Nous n’unissons plus des hommes, nous coalisons des Etats
Nul responsable politique pétri de l’esprit européen n’aurait pu imaginer octroyer un jour le statut de candidat à un tel pays ; même sous la pression de raisons géopolitiques internes ou venues d’outre-Atlantique. Il est tout sauf anodin que cet octroi n’ait été possible qu’après la dernière Commission véritablement européenne incarnée par le troisième mandat de Jacques Delors (et quoi que dise le Delors d’aujourd’hui à propos de la candidature turque) : c’est à peu près à cette époque que la conception politique de l’Europe a cédé le pas à une mécanique institutionnelle sans âme.
Les raisons de cette perte de sens sont multiples, desquelles l’aspect générationnel n’est pas le dernier : Pour reprendre l’exemple des derniers présidents de la Commission, Delors avait quinze ans en 1940, Barroso en avait treize en 1968. A l’exigeante responsabilité historique d’un personnel politique cultivé et marqué par deux conflits cataclysmiques, succédèrent les caprices libertaires et amnésiques de leurs héritiers. La collusion entre l’illusion libérale qui prévalait à l’Ouest et la désillusion postcommuniste qui régnait à l’Est fut sans doute le plus grand malentendu européen des 25 dernières années : si le Grand Elargissement de 2004 était historiquement nécessaire, sa conduite à la hussarde se fit au sacrifice explicite de toute vision. Au refus spatial des frontières géographiques correspond très exactement le refus temporel de la mémoire historique ; c’est-à-dire le refus de toute affirmation identitaire. Et dans une même geste, les citoyens français et néerlandais qu’on eut la désinvolture de consulter refusèrent et le contenu ultralibéral et le contenant sans limite d’un Europe désincarnée qui, à l’inverse du dessein de Monnet, n’unit plus des hommes mais coalise des Etats.
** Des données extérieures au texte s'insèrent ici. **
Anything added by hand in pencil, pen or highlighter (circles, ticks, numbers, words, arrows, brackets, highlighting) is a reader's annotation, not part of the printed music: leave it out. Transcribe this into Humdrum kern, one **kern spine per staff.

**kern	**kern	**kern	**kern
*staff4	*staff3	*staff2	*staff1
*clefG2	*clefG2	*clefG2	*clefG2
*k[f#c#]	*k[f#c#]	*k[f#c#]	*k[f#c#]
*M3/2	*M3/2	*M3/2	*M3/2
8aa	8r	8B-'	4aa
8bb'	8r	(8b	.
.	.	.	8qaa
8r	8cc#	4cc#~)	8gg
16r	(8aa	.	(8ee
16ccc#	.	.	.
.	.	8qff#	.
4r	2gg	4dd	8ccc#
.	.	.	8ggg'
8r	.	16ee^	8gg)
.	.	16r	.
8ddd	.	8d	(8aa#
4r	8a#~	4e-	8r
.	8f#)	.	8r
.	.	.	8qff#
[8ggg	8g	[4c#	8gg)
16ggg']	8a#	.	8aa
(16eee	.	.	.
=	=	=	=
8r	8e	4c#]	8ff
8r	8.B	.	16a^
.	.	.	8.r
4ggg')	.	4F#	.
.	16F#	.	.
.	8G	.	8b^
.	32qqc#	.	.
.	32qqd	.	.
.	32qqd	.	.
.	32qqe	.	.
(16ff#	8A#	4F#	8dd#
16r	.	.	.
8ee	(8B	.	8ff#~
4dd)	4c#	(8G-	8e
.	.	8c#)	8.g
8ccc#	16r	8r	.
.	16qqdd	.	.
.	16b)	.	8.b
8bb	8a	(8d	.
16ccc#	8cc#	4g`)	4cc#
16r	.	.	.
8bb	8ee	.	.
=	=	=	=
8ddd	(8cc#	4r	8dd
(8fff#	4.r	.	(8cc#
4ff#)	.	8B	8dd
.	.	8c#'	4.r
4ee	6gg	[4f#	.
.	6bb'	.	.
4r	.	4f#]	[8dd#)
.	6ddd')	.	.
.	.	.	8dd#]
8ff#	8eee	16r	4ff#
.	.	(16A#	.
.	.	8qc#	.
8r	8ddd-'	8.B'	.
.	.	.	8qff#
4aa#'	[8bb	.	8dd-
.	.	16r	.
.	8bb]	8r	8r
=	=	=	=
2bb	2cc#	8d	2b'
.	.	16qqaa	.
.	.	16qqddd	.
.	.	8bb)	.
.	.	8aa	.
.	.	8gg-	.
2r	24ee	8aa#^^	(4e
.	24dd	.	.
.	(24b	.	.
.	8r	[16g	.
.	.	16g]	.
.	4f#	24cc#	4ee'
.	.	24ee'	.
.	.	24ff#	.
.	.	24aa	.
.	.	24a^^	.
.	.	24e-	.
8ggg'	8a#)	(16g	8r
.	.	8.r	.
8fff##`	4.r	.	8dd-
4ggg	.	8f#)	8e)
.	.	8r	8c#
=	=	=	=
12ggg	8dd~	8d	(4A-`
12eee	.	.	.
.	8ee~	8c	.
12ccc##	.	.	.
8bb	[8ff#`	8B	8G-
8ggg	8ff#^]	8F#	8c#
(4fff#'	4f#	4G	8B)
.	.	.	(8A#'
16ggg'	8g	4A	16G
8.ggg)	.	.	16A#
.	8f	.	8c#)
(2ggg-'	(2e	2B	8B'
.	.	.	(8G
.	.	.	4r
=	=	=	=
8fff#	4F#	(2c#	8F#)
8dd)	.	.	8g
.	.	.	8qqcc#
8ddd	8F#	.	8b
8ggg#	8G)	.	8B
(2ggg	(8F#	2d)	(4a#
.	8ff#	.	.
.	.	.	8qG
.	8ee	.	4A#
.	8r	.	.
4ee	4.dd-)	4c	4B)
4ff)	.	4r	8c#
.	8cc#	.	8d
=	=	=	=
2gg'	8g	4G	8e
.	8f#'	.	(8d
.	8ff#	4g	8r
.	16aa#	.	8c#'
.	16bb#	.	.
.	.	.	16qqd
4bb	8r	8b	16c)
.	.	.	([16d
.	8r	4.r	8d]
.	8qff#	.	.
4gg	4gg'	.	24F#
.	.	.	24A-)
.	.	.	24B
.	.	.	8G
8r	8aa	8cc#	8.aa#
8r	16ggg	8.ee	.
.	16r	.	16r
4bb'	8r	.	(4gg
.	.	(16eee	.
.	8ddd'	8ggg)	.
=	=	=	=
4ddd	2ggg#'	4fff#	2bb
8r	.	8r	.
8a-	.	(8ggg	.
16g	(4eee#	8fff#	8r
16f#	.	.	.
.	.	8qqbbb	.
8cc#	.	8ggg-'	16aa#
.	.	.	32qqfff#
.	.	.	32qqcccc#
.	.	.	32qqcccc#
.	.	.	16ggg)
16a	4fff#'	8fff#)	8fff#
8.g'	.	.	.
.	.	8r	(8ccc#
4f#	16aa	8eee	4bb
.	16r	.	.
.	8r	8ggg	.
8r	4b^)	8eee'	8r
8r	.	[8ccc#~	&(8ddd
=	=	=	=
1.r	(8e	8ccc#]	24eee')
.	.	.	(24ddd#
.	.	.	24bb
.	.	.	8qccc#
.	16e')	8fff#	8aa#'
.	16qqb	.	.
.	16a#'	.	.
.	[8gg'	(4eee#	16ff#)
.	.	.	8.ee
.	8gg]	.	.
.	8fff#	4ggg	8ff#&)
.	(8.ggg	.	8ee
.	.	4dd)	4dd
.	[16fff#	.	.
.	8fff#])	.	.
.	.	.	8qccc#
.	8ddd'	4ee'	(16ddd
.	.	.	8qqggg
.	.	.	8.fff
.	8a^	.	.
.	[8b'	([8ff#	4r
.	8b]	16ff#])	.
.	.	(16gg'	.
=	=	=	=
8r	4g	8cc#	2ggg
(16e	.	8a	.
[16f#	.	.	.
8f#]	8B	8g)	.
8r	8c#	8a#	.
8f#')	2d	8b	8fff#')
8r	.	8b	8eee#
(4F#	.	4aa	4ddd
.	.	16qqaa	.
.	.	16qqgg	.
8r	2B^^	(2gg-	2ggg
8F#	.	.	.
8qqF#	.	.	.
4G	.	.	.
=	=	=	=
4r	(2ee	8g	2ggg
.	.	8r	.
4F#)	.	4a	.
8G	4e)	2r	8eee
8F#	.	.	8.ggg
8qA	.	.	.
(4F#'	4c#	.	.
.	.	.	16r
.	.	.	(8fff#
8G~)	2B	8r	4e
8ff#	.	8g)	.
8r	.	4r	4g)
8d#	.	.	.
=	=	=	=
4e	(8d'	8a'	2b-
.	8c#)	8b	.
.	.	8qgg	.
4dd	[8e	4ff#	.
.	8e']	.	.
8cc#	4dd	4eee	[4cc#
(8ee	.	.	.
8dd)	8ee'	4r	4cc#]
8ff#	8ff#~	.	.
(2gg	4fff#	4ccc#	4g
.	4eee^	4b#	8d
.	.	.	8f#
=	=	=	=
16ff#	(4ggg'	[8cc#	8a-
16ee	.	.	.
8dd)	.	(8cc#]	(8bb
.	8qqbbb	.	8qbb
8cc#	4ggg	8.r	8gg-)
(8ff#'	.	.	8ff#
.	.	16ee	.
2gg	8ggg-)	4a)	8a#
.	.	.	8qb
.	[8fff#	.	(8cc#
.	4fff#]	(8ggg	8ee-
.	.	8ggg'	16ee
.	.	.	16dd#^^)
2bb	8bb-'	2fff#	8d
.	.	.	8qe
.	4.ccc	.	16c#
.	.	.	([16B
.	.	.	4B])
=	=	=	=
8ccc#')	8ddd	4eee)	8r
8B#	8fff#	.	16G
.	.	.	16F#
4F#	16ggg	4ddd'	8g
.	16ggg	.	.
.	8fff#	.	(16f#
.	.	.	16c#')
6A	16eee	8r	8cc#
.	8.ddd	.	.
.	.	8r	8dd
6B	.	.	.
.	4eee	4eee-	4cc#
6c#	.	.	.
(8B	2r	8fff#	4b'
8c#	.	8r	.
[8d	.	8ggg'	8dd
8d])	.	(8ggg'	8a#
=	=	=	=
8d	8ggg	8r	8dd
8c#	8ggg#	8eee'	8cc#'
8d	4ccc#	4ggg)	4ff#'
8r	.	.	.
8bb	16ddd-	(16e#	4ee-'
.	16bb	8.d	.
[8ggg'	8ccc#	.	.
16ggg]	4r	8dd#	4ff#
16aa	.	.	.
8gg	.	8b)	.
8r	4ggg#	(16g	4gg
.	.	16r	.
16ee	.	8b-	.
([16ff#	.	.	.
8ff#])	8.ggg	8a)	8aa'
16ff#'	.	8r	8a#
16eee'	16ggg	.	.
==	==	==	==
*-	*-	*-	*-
Nul doute que dans ces referenda perdus de 2005, la question turque joua un rôle prépondérant comme le montrèrent avec constance plusieurs sondages d’opinion. Depuis, alors que l’Europe s’enfonce toujours plus dans une crise dont l’aspect économique n’est que l’écume, la question de la Turquie ou celle du génocide des Arméniens — c’est la même — jouent un rôle très précis, celui de marqueur des avancées et des reculs de l’idée européenne. Ceux qui brandissent le préalable de la reconnaissance du génocide se prévalent d’une certaine idée de l’Europe, continent de l’Esprit ; ceux qui voient la Turquie au filtre avantageux de critères techniques et de données statistiques défendent l’Europe-monde, celle du traité de Vienne où, effectivement, la Turquie peut légitimement jouer sa partition au gré de ses intérêts. Ces deux visions sont présentes à gauche comme à droite et l’exigence de reconnaissance du Génocide ou les velléités un peu honteuses de son oblitération aussi.
Cependant, il est malheureusement à craindre que les héritiers de Romain Rolland, de Stefan Zweig, de Rainer Maria Rilke, de Ferdinand Pessoa ou de Paul Valéry aient provisoirement perdu le combat et que cette Europe de l’Esprit ontologiquement hors d’atteinte de l’Etat turc se soit évanouie. Ce qui semble se préparer à court terme, c’est l’Europe des nationalismes dont on sait ce qu’elle donna et où le régime d’Ankara ne détonne pas plus que celui de Moscou, que celui de Minsk, ou que ces sociétés « européennes » où prospérèrent les Croix de feu, le Stahlhelm, les Squadristes… ou les Loups-Gris. Quelque part, cette Europe a déjà adhéré à la Turquie.